*課題の目的*
以下のエントリの全行を、1行を1つの文字列とするJSON配列に変換してください。空行は含めず、すべてのエントリを対象とします。

(コレクションから抽出したデータ)
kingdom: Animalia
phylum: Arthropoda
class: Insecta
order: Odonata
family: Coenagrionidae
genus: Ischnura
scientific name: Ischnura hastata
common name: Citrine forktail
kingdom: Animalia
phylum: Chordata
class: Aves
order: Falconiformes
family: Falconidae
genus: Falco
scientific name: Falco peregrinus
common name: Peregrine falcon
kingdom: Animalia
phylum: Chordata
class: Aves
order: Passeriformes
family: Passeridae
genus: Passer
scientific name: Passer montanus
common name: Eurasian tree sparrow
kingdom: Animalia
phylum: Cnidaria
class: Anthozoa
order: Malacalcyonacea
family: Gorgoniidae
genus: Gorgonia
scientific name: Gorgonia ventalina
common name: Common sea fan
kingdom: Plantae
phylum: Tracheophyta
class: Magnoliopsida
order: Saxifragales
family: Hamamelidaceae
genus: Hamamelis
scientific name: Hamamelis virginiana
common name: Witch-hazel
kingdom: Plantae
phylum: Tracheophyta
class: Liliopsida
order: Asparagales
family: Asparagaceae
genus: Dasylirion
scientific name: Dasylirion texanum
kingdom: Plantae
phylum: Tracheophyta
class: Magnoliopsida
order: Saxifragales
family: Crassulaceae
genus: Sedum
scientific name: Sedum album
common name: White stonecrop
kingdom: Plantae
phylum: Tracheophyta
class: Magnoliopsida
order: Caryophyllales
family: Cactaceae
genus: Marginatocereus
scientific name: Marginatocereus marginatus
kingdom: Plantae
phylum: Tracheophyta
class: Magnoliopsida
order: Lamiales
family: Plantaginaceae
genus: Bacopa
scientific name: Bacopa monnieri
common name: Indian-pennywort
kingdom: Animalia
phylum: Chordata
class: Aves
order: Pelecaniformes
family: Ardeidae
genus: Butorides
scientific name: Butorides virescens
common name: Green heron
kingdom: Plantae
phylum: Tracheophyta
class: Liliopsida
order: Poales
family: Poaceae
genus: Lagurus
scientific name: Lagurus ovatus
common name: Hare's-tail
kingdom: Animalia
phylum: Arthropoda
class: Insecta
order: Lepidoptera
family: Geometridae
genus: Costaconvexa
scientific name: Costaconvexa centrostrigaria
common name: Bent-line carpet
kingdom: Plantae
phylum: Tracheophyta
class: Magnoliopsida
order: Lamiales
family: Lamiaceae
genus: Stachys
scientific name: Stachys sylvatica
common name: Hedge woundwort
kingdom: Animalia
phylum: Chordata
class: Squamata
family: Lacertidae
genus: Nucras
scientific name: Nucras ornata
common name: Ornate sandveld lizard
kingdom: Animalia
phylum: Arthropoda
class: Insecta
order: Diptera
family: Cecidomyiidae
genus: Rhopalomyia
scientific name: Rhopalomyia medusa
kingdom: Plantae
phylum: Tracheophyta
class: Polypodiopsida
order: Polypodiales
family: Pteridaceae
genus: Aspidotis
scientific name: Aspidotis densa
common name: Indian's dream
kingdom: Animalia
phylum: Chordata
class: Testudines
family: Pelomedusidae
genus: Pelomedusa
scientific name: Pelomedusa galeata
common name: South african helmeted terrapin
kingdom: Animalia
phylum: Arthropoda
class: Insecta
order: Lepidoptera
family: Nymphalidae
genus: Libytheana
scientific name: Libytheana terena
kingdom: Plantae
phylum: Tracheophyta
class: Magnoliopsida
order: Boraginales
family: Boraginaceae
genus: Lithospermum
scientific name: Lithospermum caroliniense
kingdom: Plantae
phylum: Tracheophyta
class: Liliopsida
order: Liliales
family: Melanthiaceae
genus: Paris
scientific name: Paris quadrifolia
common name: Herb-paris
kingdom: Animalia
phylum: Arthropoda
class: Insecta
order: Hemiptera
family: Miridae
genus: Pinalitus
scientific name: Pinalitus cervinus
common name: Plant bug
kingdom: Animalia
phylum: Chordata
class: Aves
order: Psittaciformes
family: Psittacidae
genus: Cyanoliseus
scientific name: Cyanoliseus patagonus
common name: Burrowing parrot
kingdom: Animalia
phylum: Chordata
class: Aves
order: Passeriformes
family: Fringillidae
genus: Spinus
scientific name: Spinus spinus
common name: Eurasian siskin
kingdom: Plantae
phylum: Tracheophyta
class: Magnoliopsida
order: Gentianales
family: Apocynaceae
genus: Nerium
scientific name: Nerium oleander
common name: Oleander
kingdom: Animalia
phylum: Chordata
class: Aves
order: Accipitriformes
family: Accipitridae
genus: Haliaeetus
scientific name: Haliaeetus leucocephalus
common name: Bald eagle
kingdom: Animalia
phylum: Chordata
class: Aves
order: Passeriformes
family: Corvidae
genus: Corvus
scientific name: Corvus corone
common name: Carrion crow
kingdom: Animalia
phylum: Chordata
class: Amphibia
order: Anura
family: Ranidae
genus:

*回答*
[
  "kingdom: Animalia",
  "phylum: Arthropoda",
  "class: Insecta",
  "order: Odonata",
  "family: Coenagrionidae",
  "genus: Ischnura",
  "scientific name: Ischnura hastata",
  "common name: Citrine forktail",
  "kingdom: Animalia",
  "phylum: Chordata",
  "class: Aves",
  "order: Falconiformes",
  "family: Falconidae",
  "genus: Falco",
  "scientific name: Falco peregrinus",
  "common name: Peregrine falcon",
  "kingdom: Animalia",
  "phylum: Chordata",
  "class: Aves",
  "order: Passeriformes",
  "family: Passeridae",
  "genus: Passer",
  "scientific name: Passer montanus",
  "common name: Eurasian tree sparrow",
  "kingdom: Animalia",
  "phylum: Cnidaria",
  "class: Anthozoa",
  "order: Malacalcyonacea",
  "family: Gorgoniidae",
  "genus: Gorgonia",
  "scientific name: Gorgonia ventalina",
  "common name: Common sea fan",
  "kingdom: Plantae",
  "phylum: Tracheophyta",
  "class: Magnoliopsida",
  "order: Saxifragales",
  "family: Hamamelidaceae",
  "genus: Hamamelis",
  "scientific name: Hamamelis virginiana",
  "common name: Witch-hazel",
  "kingdom: Plantae",
  "phylum: Tracheophyta",
  "class: Liliopsida",
  "order: Asparagales",
  "family: Asparagaceae",
  "genus: Dasylirion",
  "scientific name: Dasylirion texanum",
  "kingdom: Plantae",
  "phylum: Tracheophyta",
  "class: Magnoliopsida",
  "order: Saxifragales",
  "family: Crassulaceae",
  "genus: Sedum",
  "scientific name: Sedum album",
  "common name: White stonecrop",
  "kingdom: Plantae",
  "phylum: Tracheophyta",
  "class: Magnoliopsida",
  "order: Caryophyllales",
  "family: Cactaceae",
  "genus: Marginatocereus",
  "scientific name: Marginatocereus marginatus",
  "kingdom: Plantae",
  "phylum: Tracheophyta",
  "class: Magnoliopsida",
  "order: Lamiales",
  "family: Plantaginaceae",
  "genus: Bacopa",
  "scientific name: Bacopa monnieri",
  "common name: Indian-pennywort",
  "kingdom: Animalia",
  "phylum: Chordata",
  "class: Aves",
  "order: Pelecaniformes",
  "family: Ardeidae",
  "genus: Butorides",
  "scientific name: Butorides virescens",
  "common name: Green heron",
  "kingdom: Plantae",
  "phylum: Tracheophyta",
  "class: Liliopsida",
  "order: Poales",
  "family: Poaceae",
  "genus: Lagurus",
  "scientific name: Lagurus ovatus",
  "common name: Hare's-tail",
  "kingdom: Animalia",
  "phylum: Arthropoda",
  "class: Insecta",
  "order: Lepidoptera",
  "family: Geometridae",
  "genus: Costaconvexa",
  "scientific name: Costaconvexa centrostrigaria",
  "common name: Bent-line carpet",
  "kingdom: Plantae",
  "phylum: Tracheophyta",
  "class: Magnoliopsida",
  "order: Lamiales",
  "family: Lamiaceae",
  "genus: Stachys",
  "scientific name: Stachys sylvatica",
  "common name: Hedge woundwort",
  "kingdom: Animalia",
  "phylum: Chordata",
  "class: Squamata",
  "family: Lacertidae",
  "genus: Nucras",
  "scientific name: Nucras ornata",
  "common name: Ornate sandveld lizard",
  "kingdom: Animalia",
  "phylum: Arthropoda",
  "class: Insecta",
  "order: Diptera",
  "family: Cecidomyiidae",
  "genus: Rhopalomyia",
  "scientific name: Rhopalomyia medusa",
  "kingdom: Plantae",
  "phylum: Tracheophyta",
  "class: Polypodiopsida",
  "order: Polypodiales",
  "family: Pteridaceae",
  "genus: Aspidotis",
  "scientific name: Aspidotis densa",
  "common name: Indian's dream",
  "kingdom: Animalia",
  "phylum: Chordata",
  "class: Testudines",
  "family: Pelomedusidae",
  "genus: Pelomedusa",
  "scientific name: Pelomedusa galeata",
  "common name: South african helmeted terrapin",
  "kingdom: Animalia",
  "phylum: Arthropoda",
  "class: Insecta",
  "order: Lepidoptera",
  "family: Nymphalidae",
  "genus: Libytheana",
  "scientific name: Libytheana terena",
  "kingdom: Plantae",
  "phylum: Tracheophyta",
  "class: Magnoliopsida",
  "order: Boraginales",
  "family: Boraginaceae",
  "genus: Lithospermum",
  "scientific name: Lithospermum caroliniense",
  "kingdom: Plantae",
  "phylum: Tracheophyta",
  "class: Liliopsida",
  "order: Liliales",
  "family: Melanthiaceae",
  "genus: Paris",
  "scientific name: Paris quadrifolia",
  "common name: Herb-paris",
  "kingdom: Animalia",
  "phylum: Arthropoda",
  "class: Insecta",
  "order: Hemiptera",
  "family: Miridae",
  "genus: Pinalitus",
  "scientific name: Pinalitus cervinus",
  "common name: Plant bug",
  "kingdom: Animalia",
  "phylum: Chordata",
  "class: Aves",
  "order: Psittaciformes",
  "family: Psittacidae",
  "genus: Cyanoliseus",
  "scientific name: Cyanoliseus patagonus",
  "common name: Burrowing parrot",
  "kingdom: Animalia",
  "phylum: Chordata",
  "class: Aves",
  "order: Passeriformes",
  "family: Fringillidae",
  "genus: Spinus",
  "scientific name: Spinus spinus",
  "common name: Eurasian siskin",
  "kingdom: Plantae",
  "phylum: Tracheophyta",
  "class: Magnoliopsida",
  "order: Gentianales",
  "family: Apocynaceae",
  "genus: Nerium",
  "scientific name: Nerium oleander",
  "common name: Oleander",
  "kingdom: Animalia",
  "phylum: Chordata",
  "class: Aves",
  "order: Accipitriformes",
  "family: Accipitridae",
  "genus: Haliaeetus",
  "scientific name: Haliaeetus leucocephalus",
  "common name: Bald eagle",
  "kingdom: Animalia",
  "phylum: Chordata",
  "class: Aves",
  "order: Passeriformes",
  "family: Corvidae",
  "genus: Corvus",
  "scientific name: Corvus corone",
  "common name: Carrion crow",
  "kingdom: Animalia",
  "phylum: Chordata",
  "class: Amphibia",
  "order: Anura",
  "family: Ranidae",
  "genus:"
]